Councillor Tim Oliver was giving evidence at the Housing Communities and Local Government (HCLG) select committee on Monday (October 25), which held its first session of an inquiry into how adult social care should be funded long-term.
The Government’s health and social care plan last month set out plans for a 1.25 per cent rise in National Insurance, with £5.4billion to go to social care in England over three years.
Conservative Cllr Oliver said the money is nowhere near enough and there are no more savings that the county council can safely make.
He said it would not even deal with current pressures, and that is before considering the proposed reforms – subsidising the cap on what users have to contribute themselves, the extra costs of means testing service users, and equalising what councils and individuals pay for care.
Cllr Oliver, who also chairs the County Councils network (CCN) which represents England’s county councils, said in the committee: “None of that £5.4will support the current pressures under the current system.
“The work that the CCN has done shows that just to stand still, in terms of delivering current care, between now and 2030 will be an extra £7bn nationally.
“Just to equalise care, to fund the fair price for care, will be about £750m a year as well.”
Stephen Chandler, Oxfordshire County Council’s director of adult social care, was in complete agreement, and said: “£5.4bn seems very small given the commitments against it.
“The plan does not address the here and now problems.”
He said a further £9bn a year would be needed to sustain the service and be able to pay care staff £11.50 an hour.
The county council spends around £365m on adult social care out of its £1bn annual budget.
Cllr Oliver said: “Either we have to reduce the service we’re offering to residents or we have to find some additional source of money.
“And that ignores the increase in costs and the changing demographic. So long-term sustainable funding is absolutely key to the survival of top-tier authorities.”
Council tax rises not seen as a credible answer
Both witnesses dismissed raising council tax, and the precept ringfenced for adult social care, as a possible solution.
Cllr Oliver said: “The problem is the differential amount that it raises across the country.”
A one per cent rise in Surrey would raise £7,500,000 while the same in Stoke-on-Trent would raise just £700,000.
Mr Chandler said: “Can anybody foresee an increase in council tax of 15, 16 per cent? I personally as a resident would baulk at receiving that through the post.
“Especially when at the end of that month in April I see the [health and social care] levy coming out of my salary.
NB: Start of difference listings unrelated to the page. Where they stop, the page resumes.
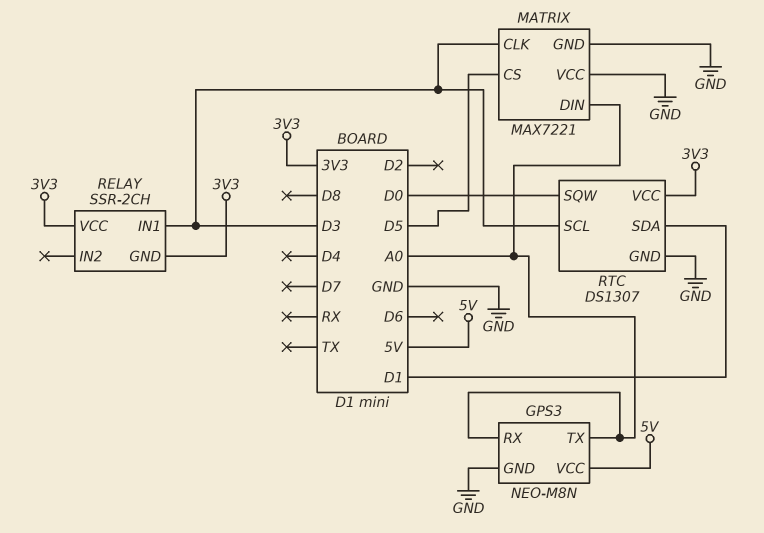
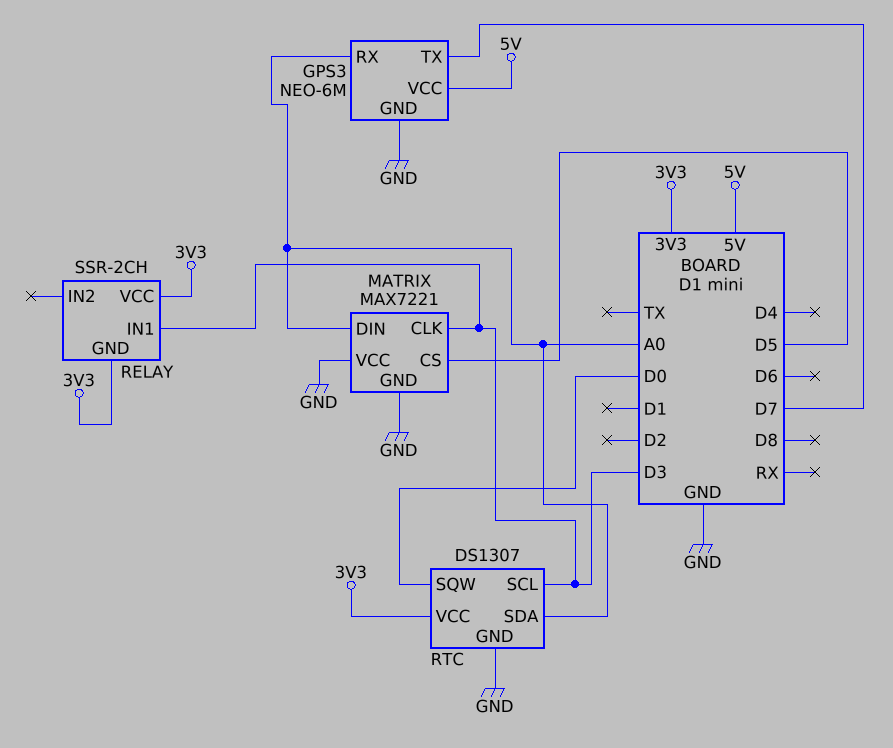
GPS3: NEO-M8N -> NEO-6M
GPS3 pin TX: A0 -> D7
RTC pin SDA: D1 -> A0

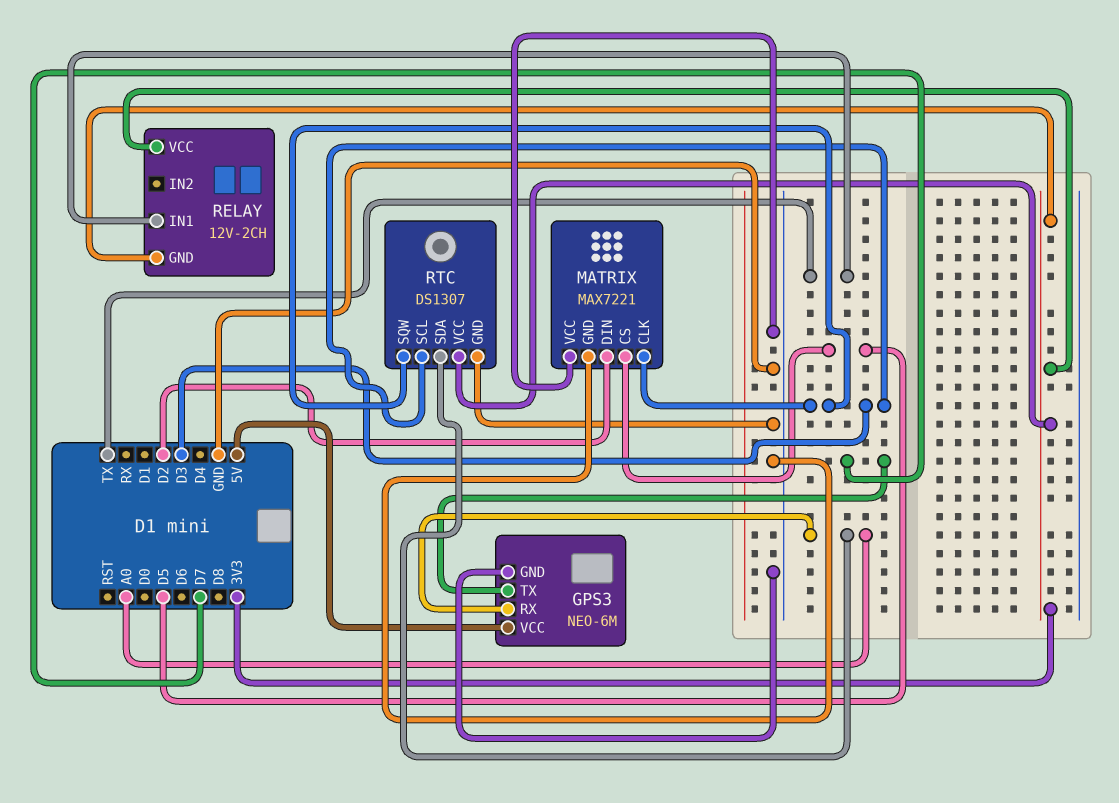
MATRIX pin DIN: A0 -> D2
RELAY: SSR-2CH -> 12V-2CH
RELAY pin IN1: D3 -> TX
RTC pin SQW: D0 -> D3

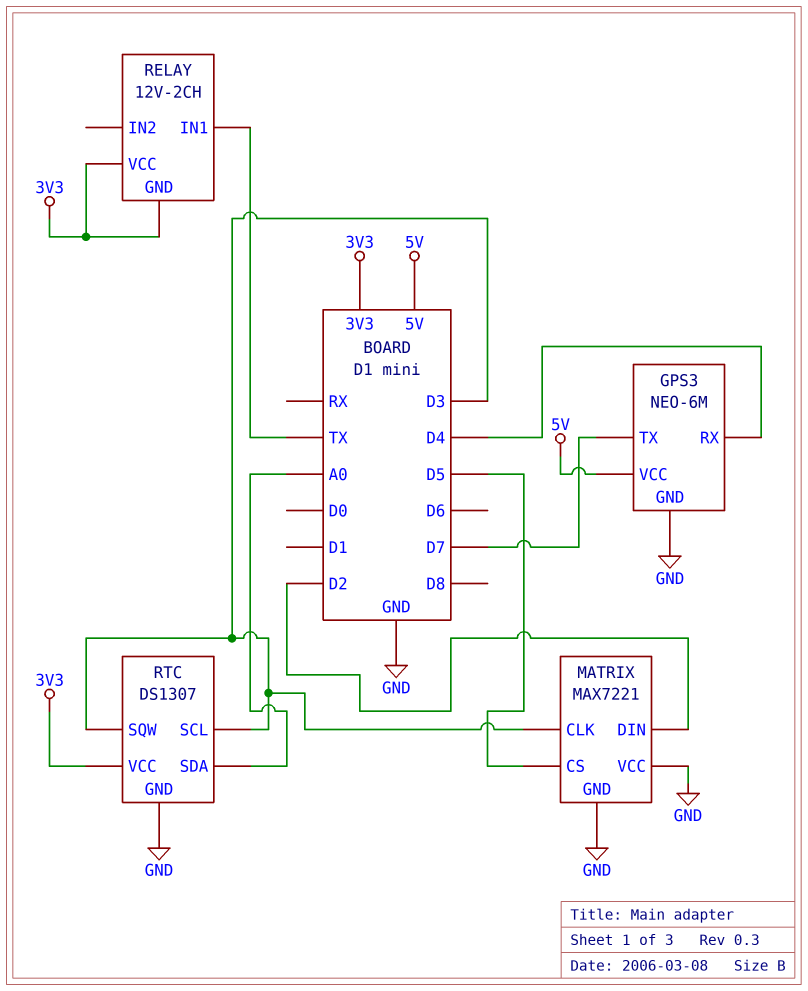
GPS3 pin RX: A0 -> D4

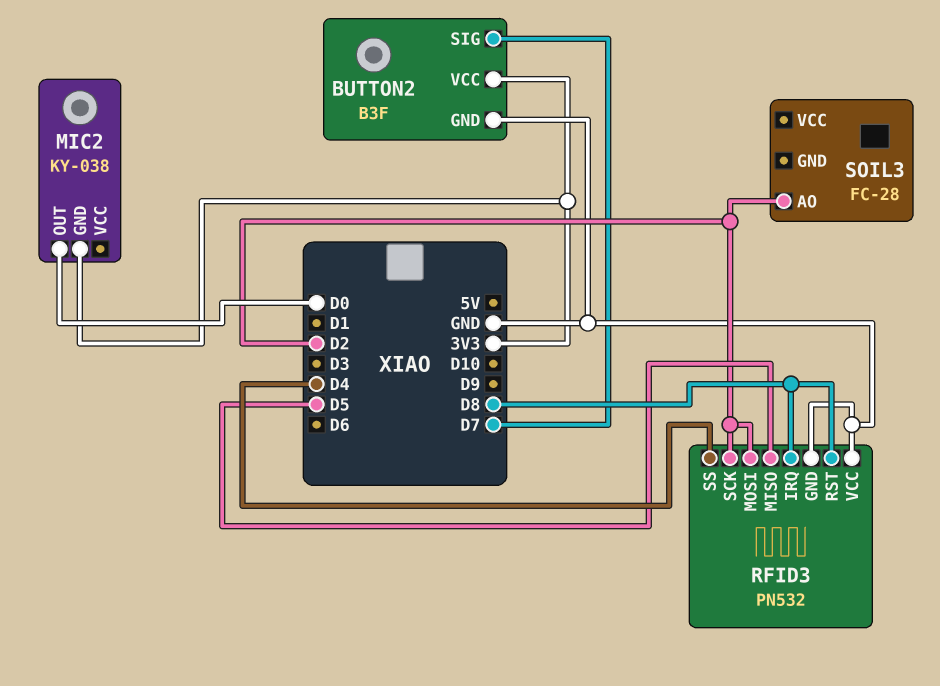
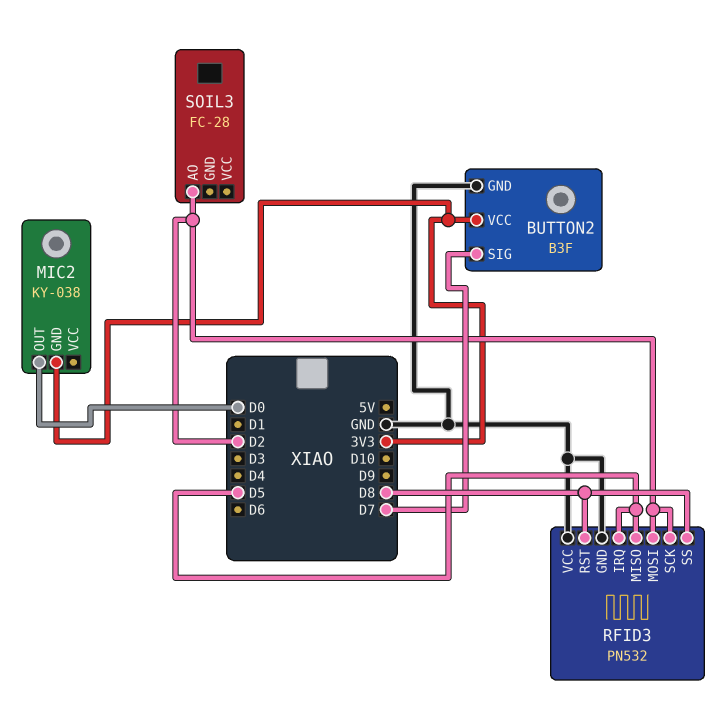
RFID3 pin IRQ: D8 -> D5
RFID3 pin SS: D4 -> D8

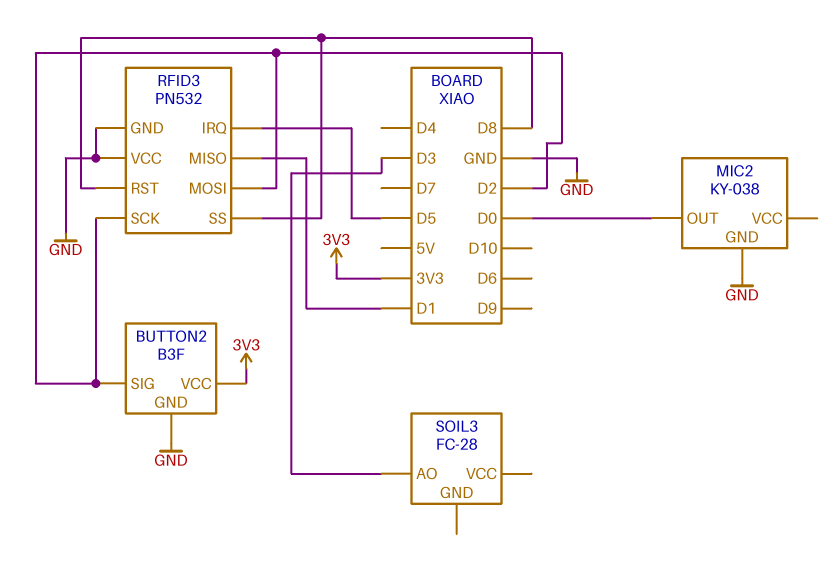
BUTTON2 pin SIG: D7 -> D2
MIC2 pin GND: 3V3 -> GND
RFID3 pin MISO: D5 -> D1
SOIL3 pin AO: D2 -> D3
“We also know that just because that power exists doesn’t mean that politicians in local areas are able to do that. We know last year 67 per cent of councils took up the full precept option.”
‘There are no more efficiencies to make’
Ian Byrne, Labour MP for Liverpool West Derby, said: “As well as through council tax and social care precept, the Government’s plan said it expects existing pressures to be met by long-term efficiencies. That sounds like austerity to me.”
Cllr Oliver said: “There isn’t any council at any tier in the country that hasn’t had to look for savings and efficiencies over the last 10 years or so.
“I look at my own council and many of my member councils and there is no obvious place for any of us to go.
“In terms of frontline services, there are just no savings that can be delivered safely.”
Mr Chandler agreed: “34 per cent of directors reported last year councils had to draw upon reserves in order to address adult social care overspends.
“In a sector that’s seen £8bn of savings needed over the last 10 years, there is only so much that can be done.”
A fair cost of care could ‘destabilise the market’
In Surrey, the average price for a residential care bed when funded by the council is £750 a week. But someone funding their own care pays £1,300 for the same thing, so self-funders are propping up the care home system.
The Government’s plan intends to equalise the cost of care by bringing the cost of all care down to the level a council pays, but Cllr Oliver said by doing this “you will destabilise the market”.
If on the other hand it is not reduced, the council will have to foot a hefty bill, because under the plan people will only be required to pay for the full cost of their own care if they have assets worth more than £100,000 – up from the current threshold of £23,250.
This is a particularly big problem in Surrey because of its high proportion of self-funders – 81 per cent of people accessing adult social care in the county pay for their own care.
Pressures on social care adds to pressure on NHS
Delays in discharging older patients from hospital is placing a big unnecessary demand on beds.
The Government has provided funding via the NHS since September 2020 to help cover the cost of recovery after discharge and enable social care assessments to be delivered outside of acute hospitals.
This was initially for up to six weeks. Now it is for four weeks, and Surrey’s adult social care director Simon White told the adults select committee last week: “We’ve been strongly advised that this scheme’s going to come to an end in March next year.
“What are we going to do from the 1st of April? Most of us are reluctant to return to the status quo where we will be assessing people’s long-term needs while they’re in a hospital bed.
“But if we are going to create an alternative it will need to be resourced and the signals from the Treasury is that there won’t be additional money coming from the centre.”
Cllr Oliver told the HCLG committee this ‘discharge to assess’ funding needs to continue.
He said the pressures in the NHS would not be addressed without addressing pressures in social care.
“The two are absolutely interlinked,” he said.